The Arroyo Lapa is a classic section (Fig. 1C) exposed at the margins of the homonymous stream, cutting out the South Margin of the Sierra de Chacaicó anticline structure. In this section, the oldest rocks of the Cuyo Group correspond to the Sierra Chacaicó Formation, representing the onset of the Early Jurassic extensive marine transgression in the Neuquén Basin (Volkheimer 1973; Leanza and Hugo 1997). The content of ammonites and radiolarians described in this area allowed assigning the Sierra Chacaicó Formation to the Pliensbachian (Hillebrandt 1981; Pujana 1996). In the basal section, this unit comprises a thick succession of calcareous and tuffaceous sandstone beds, which towards the top are intercalated with heterolites with abundant phytodetritus. These deposits are attributed to shoreface and offshore, Gilbert-type deltaic system affected by hyperpycnal flows (Carmona et al. 2016). The middle and upper sections are represented by offshore environments, reworked by storms and eroded by hyperpycnal flows, that produce channel-levee systems (Ponce et al. 2015; Carmona et al. 2016). The Sierra Chacaicó Formation is covered by a thick succession of tabular mudstone and sparse fine tuffaceous sandstone with tabular geometry, included in the Los Molles Formation (Weaver 1931) and interpreted as offshore-shelf deposits affected by storms and eroded by hyperpycnal flows (Volkheimer 1973; Volkheimer and Quattrocchio 1993; Gulisano and Gutiérrez Pleimling 1995; Ponce et al. 2015; Campetella 2022).

Material and methods

The fossil material was collected at the Arroyo Lapa locality (GPS coordinates: 39°23’21.6”S; 70°25’21.4”W), where a conventional sedimentological analysis was conducted, comprising measurement of the stratigraphic section and a detailed facies description. Integration of these data allowed inferring the depositional environment and the main taphonomic features found in this setting.

In particular, taphonomic attributes such as transport, disarticulation, replacement and recrystallization were evaluated. Mineralogical, textural and compositional description of the surrounding sediment was made based on a thin section perpendicular to stratification in a binocular microscope Nikon SMZ800.

The fossil was observed with a ZEISS®-AXIO Ima­ger A2m optical microscope, and photographed with AxioCamEL®. Furthermore, detailed SEM images were taken using Zeiss® Scanning Electronic Microscope, model Evo MA 15, and EDS studies were performed in order to determine cement and framboidal surrounding structures.

+-------+

◆ **EXERCISE AIM**:
Could you copy from the Arroyo Lapa text the passage starting with "Material and methods" and going on through "in this setting."? The listing that comes next is separate material, unrelated to the Arroyo Lapa text.

◆ **GIVEN RECORDS**:
+-------+

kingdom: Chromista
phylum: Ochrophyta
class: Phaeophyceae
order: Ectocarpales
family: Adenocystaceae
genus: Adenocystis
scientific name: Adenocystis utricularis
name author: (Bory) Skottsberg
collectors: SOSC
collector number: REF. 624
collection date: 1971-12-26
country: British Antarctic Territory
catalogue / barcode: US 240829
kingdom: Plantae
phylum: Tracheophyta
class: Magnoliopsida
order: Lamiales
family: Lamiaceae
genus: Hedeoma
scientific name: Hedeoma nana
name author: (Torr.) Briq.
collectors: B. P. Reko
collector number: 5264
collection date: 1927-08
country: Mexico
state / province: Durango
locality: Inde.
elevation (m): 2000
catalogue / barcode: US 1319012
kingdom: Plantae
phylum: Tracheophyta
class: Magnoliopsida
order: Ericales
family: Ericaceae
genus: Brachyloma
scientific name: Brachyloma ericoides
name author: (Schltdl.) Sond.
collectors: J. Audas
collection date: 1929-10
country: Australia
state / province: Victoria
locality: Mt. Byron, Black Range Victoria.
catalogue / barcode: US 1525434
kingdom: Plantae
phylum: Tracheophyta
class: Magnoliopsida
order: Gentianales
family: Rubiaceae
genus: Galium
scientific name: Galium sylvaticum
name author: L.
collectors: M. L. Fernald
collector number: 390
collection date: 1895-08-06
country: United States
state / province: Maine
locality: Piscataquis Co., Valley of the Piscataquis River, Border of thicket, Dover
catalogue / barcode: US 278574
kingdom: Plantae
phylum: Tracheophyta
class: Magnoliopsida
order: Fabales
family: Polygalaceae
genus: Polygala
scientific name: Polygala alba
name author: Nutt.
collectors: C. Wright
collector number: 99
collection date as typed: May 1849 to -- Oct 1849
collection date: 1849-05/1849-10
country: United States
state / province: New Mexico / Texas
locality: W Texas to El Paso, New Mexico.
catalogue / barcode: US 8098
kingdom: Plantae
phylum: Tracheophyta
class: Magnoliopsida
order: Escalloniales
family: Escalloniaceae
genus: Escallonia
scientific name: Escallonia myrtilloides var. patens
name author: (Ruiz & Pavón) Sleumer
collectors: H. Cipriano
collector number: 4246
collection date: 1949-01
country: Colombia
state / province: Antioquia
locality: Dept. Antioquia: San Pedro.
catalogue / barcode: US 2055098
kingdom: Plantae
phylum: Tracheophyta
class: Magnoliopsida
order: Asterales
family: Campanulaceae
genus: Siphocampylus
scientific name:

+-------+

◆ **TASK ANSWER**:
Material and methods

The fossil material was collected at the Arroyo Lapa locality (GPS coordinates: 39°23’21.6”S; 70°25’21.4”W), where a conventional sedimentological analysis was conducted, comprising measurement of the stratigraphic section and a detailed facies description. Integration of these data allowed inferring the depositional environment and the main taphonomic features found in this setting.